(Stored data entries)
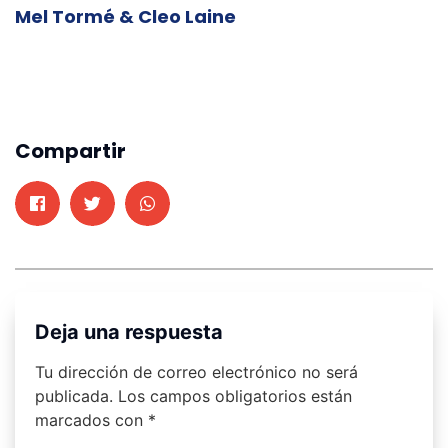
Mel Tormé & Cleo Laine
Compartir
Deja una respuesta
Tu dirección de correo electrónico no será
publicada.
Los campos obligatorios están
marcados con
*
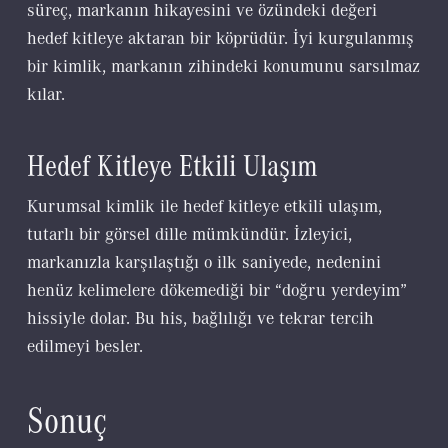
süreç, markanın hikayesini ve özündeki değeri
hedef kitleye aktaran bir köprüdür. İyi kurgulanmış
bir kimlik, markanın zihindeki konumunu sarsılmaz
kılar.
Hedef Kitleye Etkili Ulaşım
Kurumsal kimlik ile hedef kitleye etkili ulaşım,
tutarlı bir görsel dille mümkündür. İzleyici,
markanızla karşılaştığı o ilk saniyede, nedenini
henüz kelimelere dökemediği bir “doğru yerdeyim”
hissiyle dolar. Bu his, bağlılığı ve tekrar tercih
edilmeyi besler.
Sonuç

• Exercise description:
Pick out the lines above that hold the string "kimlik" and show them.

• Answer for this exercise:
bir kimlik, markanın zihindeki konumunu sarsılmaz
Kurumsal kimlik ile hedef kitleye etkili ulaşım,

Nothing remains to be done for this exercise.